I think OP is talking about all of the future data centers that are allegedly being build despite nobody even knowing where. Nvidia has agreed to pay OpenAI $10B per gigawatt of datacenter for 10 gigawatts of datacenter build up over the next few years.

Unlikely that will fully materialize, but that's the current outlook.

[–] mrmacduggan@lemmy.ml 1 points 15 hours ago (1 children)

They're trying to build several right now near my home in Southeast Michigan. So now you know where.

[–] ch00f@lemmy.world 2 points 15 hours ago (1 children)

That sucks. Sorry about your luck.

[–] mrmacduggan@lemmy.ml 1 points 15 hours ago

We're doing our best to shut down wherever they pop up but they REALLY want our electricity, land, and water.

[–] Melobol@lemmy.ml 3 points 14 hours ago* (last edited 14 hours ago)

The free plan of chatgtp is more than enough for most people. And when they decide to start charging for it, probably 30% of free users will switch to a different (mahbe even locally run) Ai.

[–] gressen@lemmy.zip 8 points 17 hours ago* (last edited 12 hours ago)

They're probably just gonna trash it and move to the next thing.

[–] brucethemoose@lemmy.world 5 points 17 hours ago* (last edited 16 hours ago)

I hope some of it hits the used market, so tinkerers can play with them.

But yeah, knowing them, they will probably just throw the hardware away :(

[–] IWW4@lemmy.zip 3 points 17 hours ago

A write off.

[–] stsquad@lemmy.ml 2 points 16 hours ago (1 children)

The demand for LLM inference will drop off when people finally realise it is not the road to AGI. However there is still plenty of things GPU compute can be applied to and maybe spot prices will come down again.

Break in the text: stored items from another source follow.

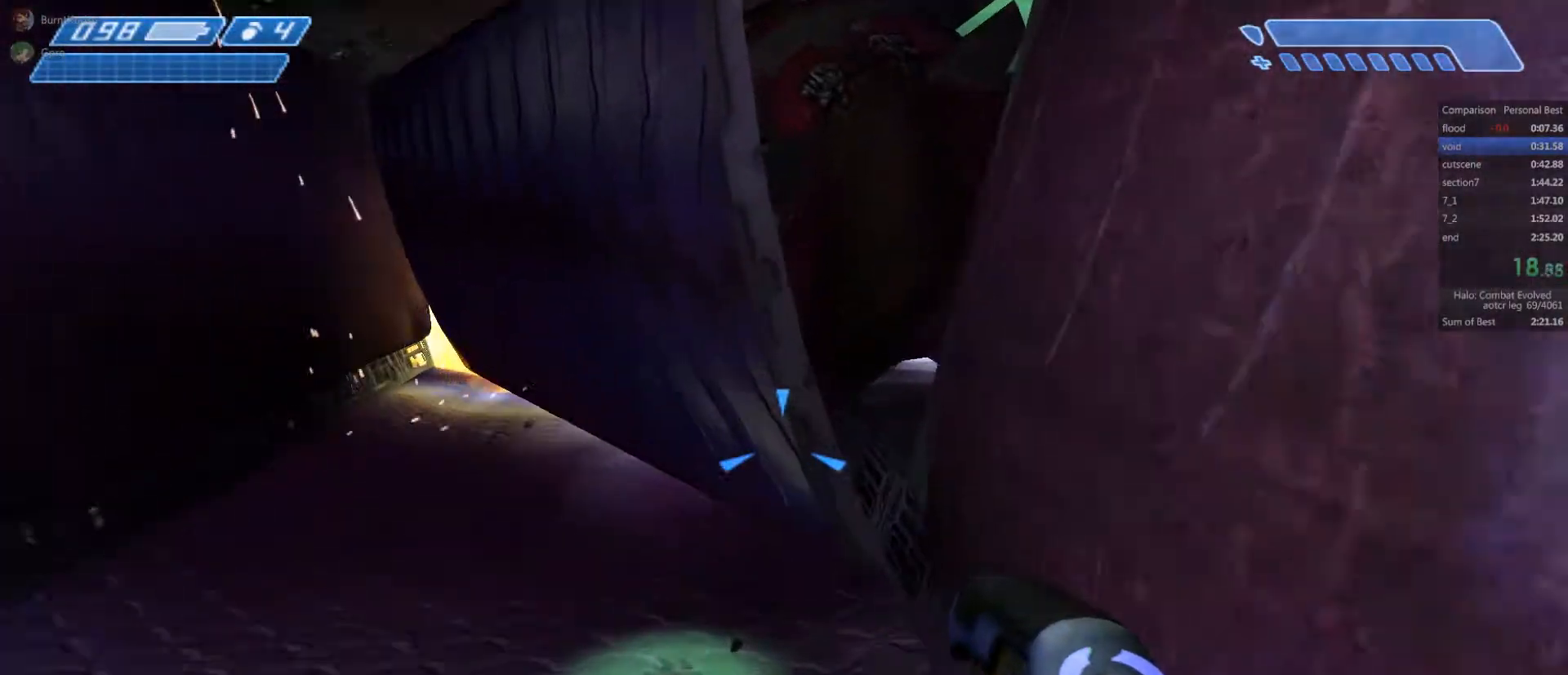
{"keys": ["w"], "mouse": [], "events": []}
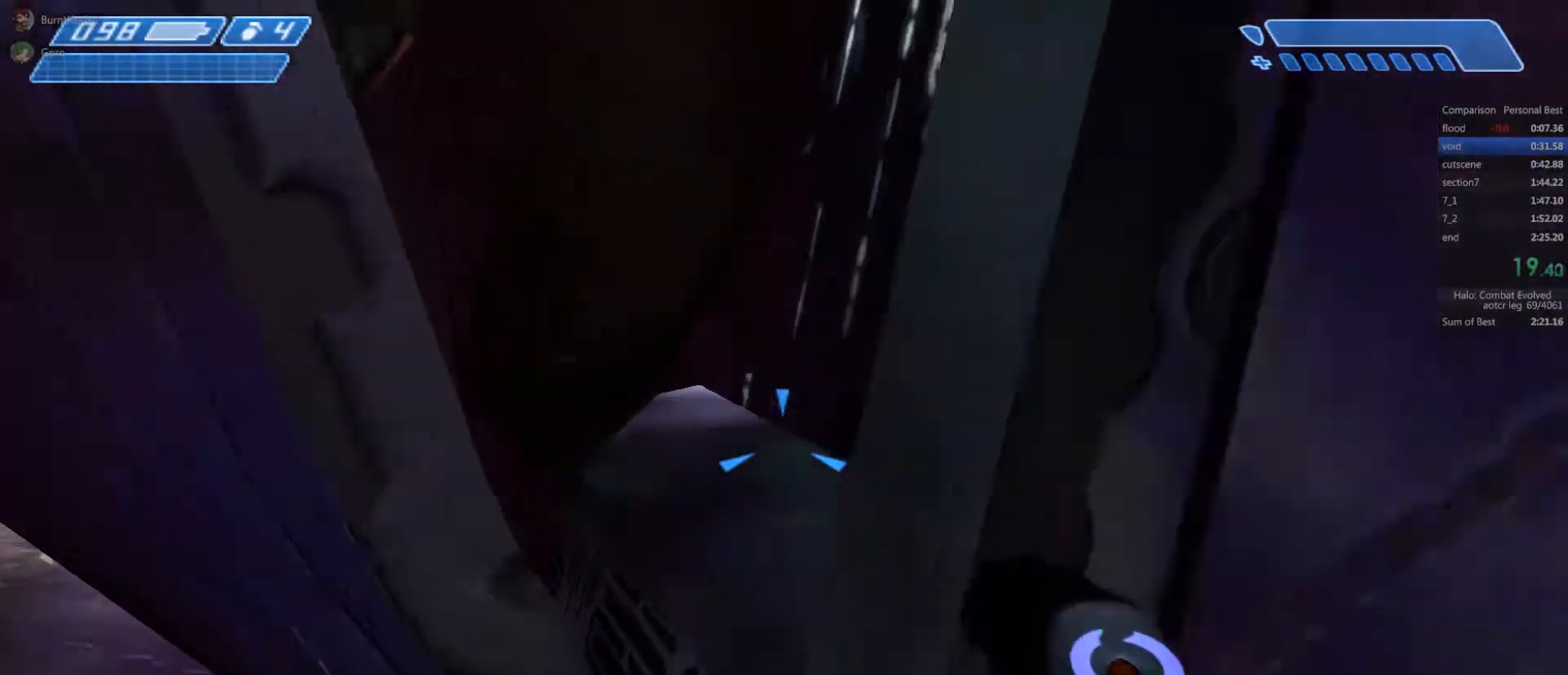
{"keys": ["w"], "mouse": [], "events": []}
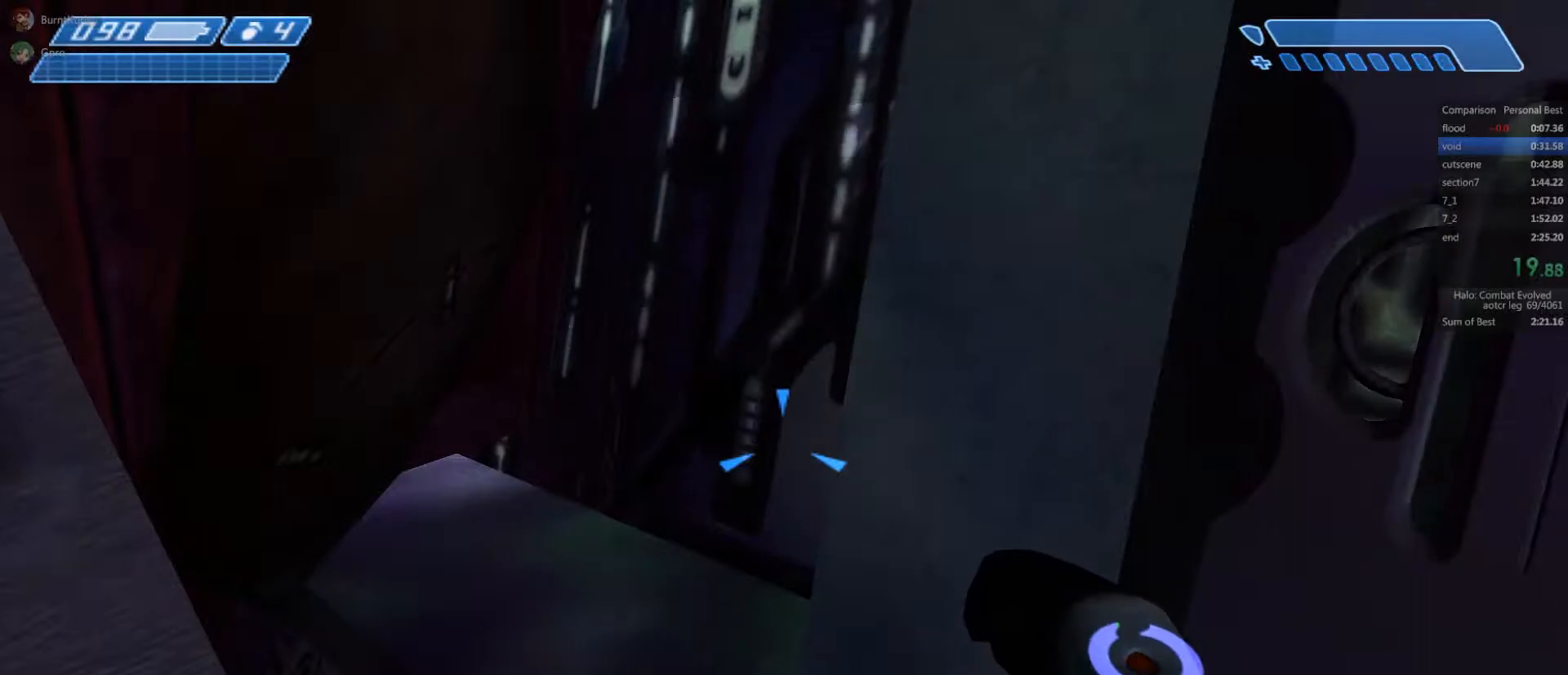
{"keys": [], "mouse": [], "events": [[50, "w", "up"]]}
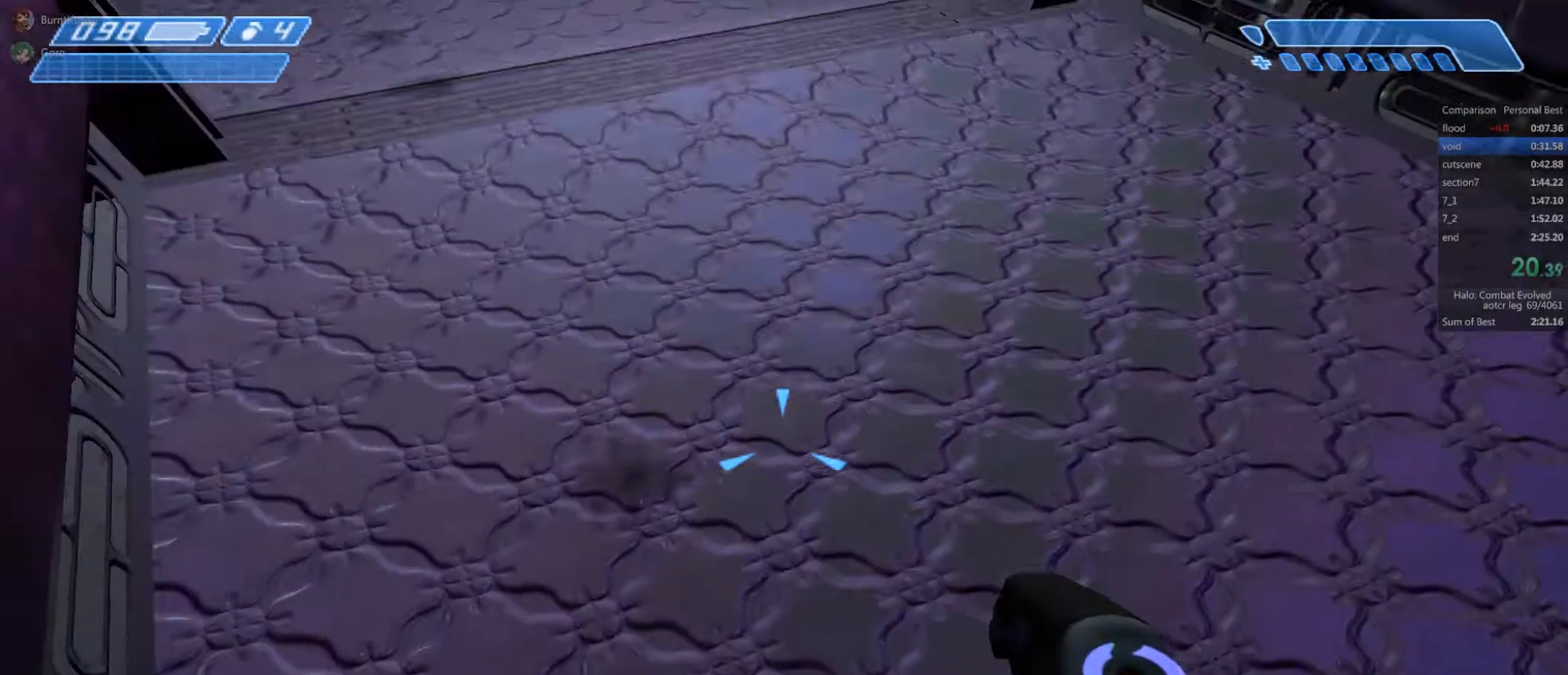
{"keys": [], "mouse": [], "events": []}
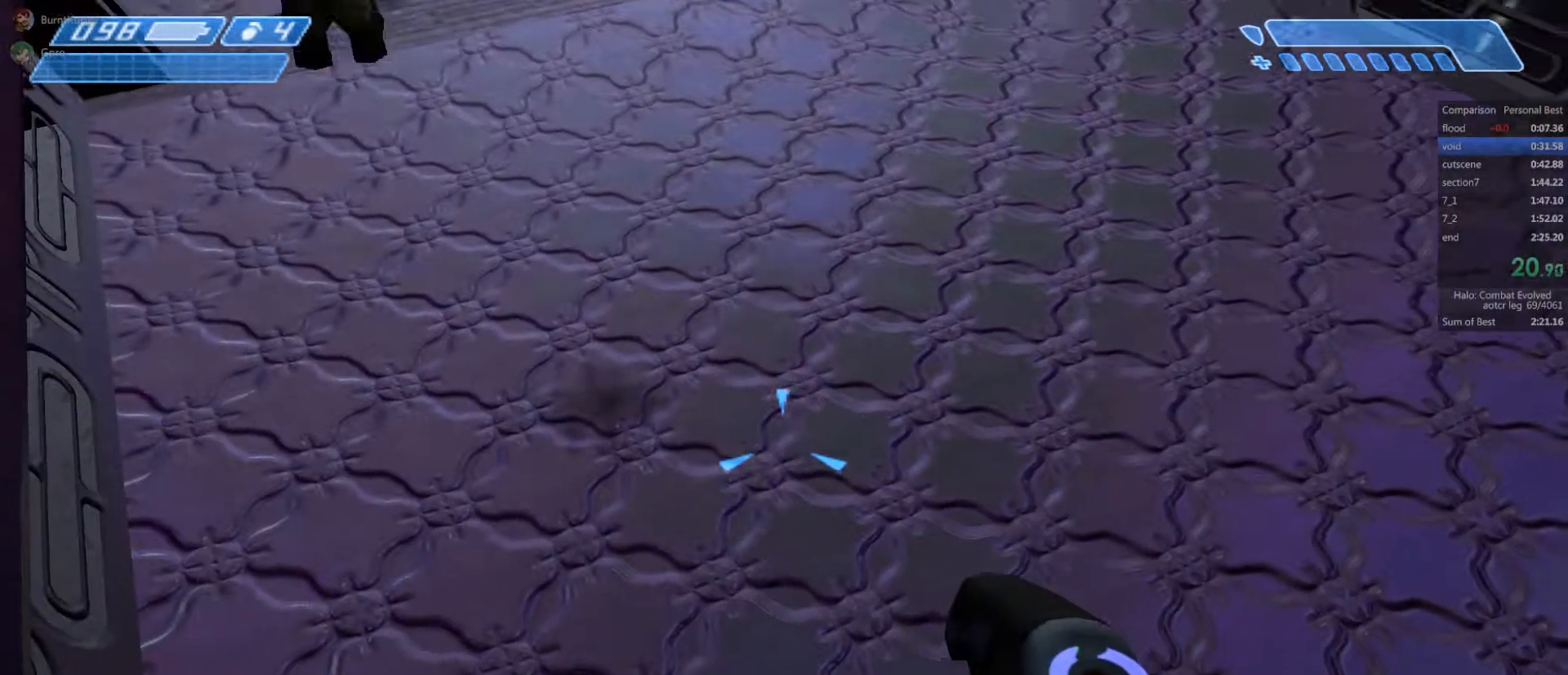
{"keys": [], "mouse": [], "events": []}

[–] BlameThePeacock@lemmy.ca 3 points 16 hours ago

It's more likely that the demand for LLM inference will drop off only once AGI exists.

There are billions of active users already having it do everything from coming up with ideas for Christmas presents, to helping them write e-mails to clients.

That isn't going anywhere until there's a better option on the table. People would have already got bored and moved on if it wasn't doing anything useful for them.

[–] Zorsith@lemmy.blahaj.zone 2 points 16 hours ago

Auctioned off and used by startups and homelabs.

[–] user224@lemmy.sdf.org 2 points 17 hours ago (1 children)

How much RAM are they using? Would a RAMdisk VPS make any sense?

[–] brucethemoose@lemmy.world 1 points 16 hours ago

Its more VRAM heavy servers. They’d have to take the GPUs out, or even put the whole motherboard in a new case.